If you want to persist the serialized result of the model, use PHP's own file I/O functions to save the generated RDF/XML to a file. Note that the figure shows bnodes as URI, which isn't proper format. However, this is an internally generated value that has no impact on the validity of the RDF/XML.

Example 9-6 contains the script to open this serialized RDF/XML and iterate through it (this script was provided by the RAP creator, Chris Bizer).

Example 9-6. Iterating through the serialized RDF/XML created in Example 9-5
<?php

// Include RDF API
define("RDFAPI_INCLUDE_DIR", "./../api/");
include(RDFAPI_INCLUDE_DIR . "RDFAPI.php");

// Create new Parser
$parser = new RdfParser(  );

// Parse document
$model =& $parser->generateModel("rdf_output.rdf");

// Get StatementIterator
$it = $model->getStatementIterator(  );

// Traverse model and output statements
while ($it->hasNext(  )) {
   $statement = $it->next(  );
   echo "Statement number: " . $it->getCurrentPosition(  ) . "<BR>";
   echo "Subject: " . $statement->getLabelSubject(  ) . "<BR>";
   echo "Predicate: " . $statement->getLabelPredicate(  ) . "<BR>";
   echo "Object: " . $statement->getLabelObject(  ) . "<P>";
}

?>

You can add or subtract statements on a given model, check to see if the model contains a specific statement, and even find the intersection or combination of multiple models, using the Model class.

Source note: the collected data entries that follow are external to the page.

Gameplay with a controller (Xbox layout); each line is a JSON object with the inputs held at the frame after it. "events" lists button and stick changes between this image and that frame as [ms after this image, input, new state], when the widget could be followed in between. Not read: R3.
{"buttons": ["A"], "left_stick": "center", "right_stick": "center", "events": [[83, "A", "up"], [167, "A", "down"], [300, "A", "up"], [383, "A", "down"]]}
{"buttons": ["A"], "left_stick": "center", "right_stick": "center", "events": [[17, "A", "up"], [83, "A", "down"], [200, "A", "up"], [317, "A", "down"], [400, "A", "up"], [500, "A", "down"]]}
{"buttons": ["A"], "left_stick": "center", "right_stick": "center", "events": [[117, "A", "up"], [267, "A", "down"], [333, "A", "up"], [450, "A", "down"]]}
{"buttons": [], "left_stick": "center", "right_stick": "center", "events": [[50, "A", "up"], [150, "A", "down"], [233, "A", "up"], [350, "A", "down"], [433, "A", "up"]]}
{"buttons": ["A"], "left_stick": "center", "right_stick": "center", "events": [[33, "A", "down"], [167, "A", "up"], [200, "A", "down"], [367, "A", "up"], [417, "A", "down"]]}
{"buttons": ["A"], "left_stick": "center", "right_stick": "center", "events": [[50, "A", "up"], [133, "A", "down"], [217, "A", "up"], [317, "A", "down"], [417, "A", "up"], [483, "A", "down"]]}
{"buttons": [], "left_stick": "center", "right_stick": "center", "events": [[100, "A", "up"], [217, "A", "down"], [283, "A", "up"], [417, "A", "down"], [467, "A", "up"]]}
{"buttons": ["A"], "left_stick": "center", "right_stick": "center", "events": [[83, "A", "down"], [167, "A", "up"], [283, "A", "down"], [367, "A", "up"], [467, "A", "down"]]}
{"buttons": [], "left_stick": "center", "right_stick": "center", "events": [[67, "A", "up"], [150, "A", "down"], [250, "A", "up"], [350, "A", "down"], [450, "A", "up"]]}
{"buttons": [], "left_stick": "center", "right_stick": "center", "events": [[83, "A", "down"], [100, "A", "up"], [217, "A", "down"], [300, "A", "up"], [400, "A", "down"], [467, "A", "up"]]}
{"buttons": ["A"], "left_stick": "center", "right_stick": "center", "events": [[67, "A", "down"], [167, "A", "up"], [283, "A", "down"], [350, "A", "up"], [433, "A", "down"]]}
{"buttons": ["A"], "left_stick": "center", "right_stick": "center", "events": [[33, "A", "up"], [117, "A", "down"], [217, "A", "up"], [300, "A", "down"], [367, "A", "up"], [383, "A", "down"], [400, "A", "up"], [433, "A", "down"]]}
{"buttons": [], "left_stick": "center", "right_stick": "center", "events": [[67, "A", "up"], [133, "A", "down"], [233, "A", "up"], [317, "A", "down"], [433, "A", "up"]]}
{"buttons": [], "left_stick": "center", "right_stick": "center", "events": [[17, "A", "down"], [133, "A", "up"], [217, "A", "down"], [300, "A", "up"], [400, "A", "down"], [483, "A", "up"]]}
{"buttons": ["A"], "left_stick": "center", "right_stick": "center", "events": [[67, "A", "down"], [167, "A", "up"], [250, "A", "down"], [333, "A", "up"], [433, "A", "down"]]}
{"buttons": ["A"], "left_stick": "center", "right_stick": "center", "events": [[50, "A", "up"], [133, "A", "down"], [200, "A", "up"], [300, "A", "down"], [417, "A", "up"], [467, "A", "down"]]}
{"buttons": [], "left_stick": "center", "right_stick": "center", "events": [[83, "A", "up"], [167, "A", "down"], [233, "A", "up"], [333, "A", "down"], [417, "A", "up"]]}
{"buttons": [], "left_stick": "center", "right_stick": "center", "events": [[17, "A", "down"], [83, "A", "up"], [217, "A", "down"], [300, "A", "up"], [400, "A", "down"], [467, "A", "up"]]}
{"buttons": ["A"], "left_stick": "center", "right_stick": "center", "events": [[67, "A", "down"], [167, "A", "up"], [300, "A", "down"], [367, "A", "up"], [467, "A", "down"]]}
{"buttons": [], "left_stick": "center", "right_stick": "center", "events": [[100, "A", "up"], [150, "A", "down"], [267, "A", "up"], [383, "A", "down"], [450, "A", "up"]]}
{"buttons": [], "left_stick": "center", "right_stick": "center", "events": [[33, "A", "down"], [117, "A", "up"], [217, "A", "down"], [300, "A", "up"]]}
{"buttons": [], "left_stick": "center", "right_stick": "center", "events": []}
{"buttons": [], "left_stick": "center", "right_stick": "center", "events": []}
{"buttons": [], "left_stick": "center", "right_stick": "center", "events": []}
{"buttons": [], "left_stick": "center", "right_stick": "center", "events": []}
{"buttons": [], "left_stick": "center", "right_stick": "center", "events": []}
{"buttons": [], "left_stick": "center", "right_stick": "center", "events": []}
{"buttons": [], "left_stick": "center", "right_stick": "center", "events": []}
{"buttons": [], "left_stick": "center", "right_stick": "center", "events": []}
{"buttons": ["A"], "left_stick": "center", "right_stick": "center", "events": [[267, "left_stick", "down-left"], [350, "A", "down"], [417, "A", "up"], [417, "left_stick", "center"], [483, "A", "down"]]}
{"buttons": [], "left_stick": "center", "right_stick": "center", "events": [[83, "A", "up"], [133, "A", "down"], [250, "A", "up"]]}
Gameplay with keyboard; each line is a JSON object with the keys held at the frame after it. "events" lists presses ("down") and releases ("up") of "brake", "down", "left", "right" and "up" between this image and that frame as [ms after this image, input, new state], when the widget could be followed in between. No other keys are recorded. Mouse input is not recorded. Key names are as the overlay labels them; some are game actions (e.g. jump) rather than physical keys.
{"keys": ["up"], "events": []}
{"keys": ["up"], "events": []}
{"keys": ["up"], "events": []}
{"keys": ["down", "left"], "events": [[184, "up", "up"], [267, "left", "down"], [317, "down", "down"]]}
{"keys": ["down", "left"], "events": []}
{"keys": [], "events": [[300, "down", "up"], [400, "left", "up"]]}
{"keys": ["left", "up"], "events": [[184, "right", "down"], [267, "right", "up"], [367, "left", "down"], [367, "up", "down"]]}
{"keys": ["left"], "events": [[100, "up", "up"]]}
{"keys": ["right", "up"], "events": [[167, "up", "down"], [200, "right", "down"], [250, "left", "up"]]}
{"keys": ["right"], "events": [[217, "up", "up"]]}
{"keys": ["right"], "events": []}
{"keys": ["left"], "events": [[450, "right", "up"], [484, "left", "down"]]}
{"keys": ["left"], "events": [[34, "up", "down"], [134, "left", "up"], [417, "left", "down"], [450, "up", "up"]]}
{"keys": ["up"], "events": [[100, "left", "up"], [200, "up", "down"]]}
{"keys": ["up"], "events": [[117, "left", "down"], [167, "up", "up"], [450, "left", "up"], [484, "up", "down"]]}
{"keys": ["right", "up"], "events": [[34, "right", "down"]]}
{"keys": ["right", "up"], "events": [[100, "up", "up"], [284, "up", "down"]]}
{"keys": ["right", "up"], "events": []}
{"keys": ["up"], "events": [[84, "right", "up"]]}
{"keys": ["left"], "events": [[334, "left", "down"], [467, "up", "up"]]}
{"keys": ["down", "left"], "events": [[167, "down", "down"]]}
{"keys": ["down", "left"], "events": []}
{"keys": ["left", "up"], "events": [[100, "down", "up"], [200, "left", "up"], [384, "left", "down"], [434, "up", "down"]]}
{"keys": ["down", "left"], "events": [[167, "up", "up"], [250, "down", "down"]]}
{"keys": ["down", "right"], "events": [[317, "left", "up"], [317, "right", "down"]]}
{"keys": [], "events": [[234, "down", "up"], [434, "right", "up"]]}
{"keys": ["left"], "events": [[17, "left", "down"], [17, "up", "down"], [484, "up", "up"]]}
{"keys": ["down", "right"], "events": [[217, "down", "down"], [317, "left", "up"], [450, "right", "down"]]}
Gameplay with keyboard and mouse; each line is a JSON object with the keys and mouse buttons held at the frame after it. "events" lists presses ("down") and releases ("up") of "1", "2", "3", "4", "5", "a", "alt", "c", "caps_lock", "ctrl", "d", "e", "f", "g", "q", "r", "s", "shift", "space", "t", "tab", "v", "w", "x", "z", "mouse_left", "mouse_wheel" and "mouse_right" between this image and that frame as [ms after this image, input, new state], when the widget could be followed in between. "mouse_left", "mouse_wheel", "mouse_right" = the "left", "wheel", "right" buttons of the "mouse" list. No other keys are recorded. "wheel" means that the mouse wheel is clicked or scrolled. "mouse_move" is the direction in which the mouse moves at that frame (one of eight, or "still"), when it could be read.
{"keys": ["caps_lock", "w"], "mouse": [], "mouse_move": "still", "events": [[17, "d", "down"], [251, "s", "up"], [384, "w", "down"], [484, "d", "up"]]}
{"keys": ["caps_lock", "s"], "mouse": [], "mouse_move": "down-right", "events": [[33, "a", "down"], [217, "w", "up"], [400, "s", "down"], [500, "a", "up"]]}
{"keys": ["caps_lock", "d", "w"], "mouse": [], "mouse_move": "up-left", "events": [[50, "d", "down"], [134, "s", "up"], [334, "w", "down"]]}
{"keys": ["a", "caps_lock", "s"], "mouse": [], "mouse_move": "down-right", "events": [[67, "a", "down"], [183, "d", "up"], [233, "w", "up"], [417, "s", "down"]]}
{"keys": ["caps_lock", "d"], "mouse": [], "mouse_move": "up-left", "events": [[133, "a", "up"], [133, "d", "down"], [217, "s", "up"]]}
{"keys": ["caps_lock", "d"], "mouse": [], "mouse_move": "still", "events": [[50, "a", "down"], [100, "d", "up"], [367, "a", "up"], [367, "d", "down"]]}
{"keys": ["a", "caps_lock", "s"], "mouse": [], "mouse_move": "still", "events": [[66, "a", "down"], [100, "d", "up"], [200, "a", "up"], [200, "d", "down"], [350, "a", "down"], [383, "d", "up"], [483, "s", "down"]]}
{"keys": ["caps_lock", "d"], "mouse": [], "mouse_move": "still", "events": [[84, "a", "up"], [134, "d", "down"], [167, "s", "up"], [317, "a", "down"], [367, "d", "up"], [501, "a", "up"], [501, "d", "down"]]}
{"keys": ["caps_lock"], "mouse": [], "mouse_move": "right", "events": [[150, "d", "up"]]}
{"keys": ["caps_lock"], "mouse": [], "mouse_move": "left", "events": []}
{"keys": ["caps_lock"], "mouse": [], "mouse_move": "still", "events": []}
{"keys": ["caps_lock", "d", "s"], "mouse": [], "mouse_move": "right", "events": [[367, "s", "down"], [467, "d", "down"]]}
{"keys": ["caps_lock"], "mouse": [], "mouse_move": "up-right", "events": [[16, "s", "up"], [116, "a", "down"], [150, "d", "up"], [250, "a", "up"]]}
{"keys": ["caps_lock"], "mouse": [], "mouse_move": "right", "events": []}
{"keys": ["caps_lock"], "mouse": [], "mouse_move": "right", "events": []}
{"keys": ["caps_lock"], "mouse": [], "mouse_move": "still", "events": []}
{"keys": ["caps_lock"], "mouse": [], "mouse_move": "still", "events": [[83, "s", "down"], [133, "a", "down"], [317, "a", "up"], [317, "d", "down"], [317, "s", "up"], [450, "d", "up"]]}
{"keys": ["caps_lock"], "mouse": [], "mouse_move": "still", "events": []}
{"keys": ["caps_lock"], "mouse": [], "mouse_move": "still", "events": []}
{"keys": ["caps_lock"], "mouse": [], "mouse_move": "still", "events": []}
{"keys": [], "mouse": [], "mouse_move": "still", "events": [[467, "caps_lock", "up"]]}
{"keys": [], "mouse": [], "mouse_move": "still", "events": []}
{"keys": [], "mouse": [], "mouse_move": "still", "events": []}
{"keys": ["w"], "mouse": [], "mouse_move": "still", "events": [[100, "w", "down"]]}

However, one of the most frequent activities you'll likely do is query the model.

Querying a Model

The Model class in RAP has a couple of different methods you can use to find information. For instance, the findVocabulary method returns all triples from a given vocabulary, as identified by a namespace. This is rather handy if your document combines elements from many different namespaces.

Two other methods allow for more fine-grained queries: find and findRegex.

The find method takes three parameters: subject, predicate, and object. Passing in null for a specific parameter matches any value for that component in the triple. The findRegex method uses a Perl-style regular expression to check for a match in any of the components. Both methods return a new Model, which you can print out using the RDFUtil method writeHTMLTable. However, if you want to print the data out using your own approach or want to print out only specific components in the resulting triple, you'll have to do a little more work, and will use private methods and members of the RAP class. This makes me hesitant to use RAP for querying.

What I've done is mix PHP classes when working with RDF. I use RAP to create RDF models, and I then use the PHP XML classes, described in the next chapter, to persist the RDF/XML to a database and to use RDQL queries to query that database.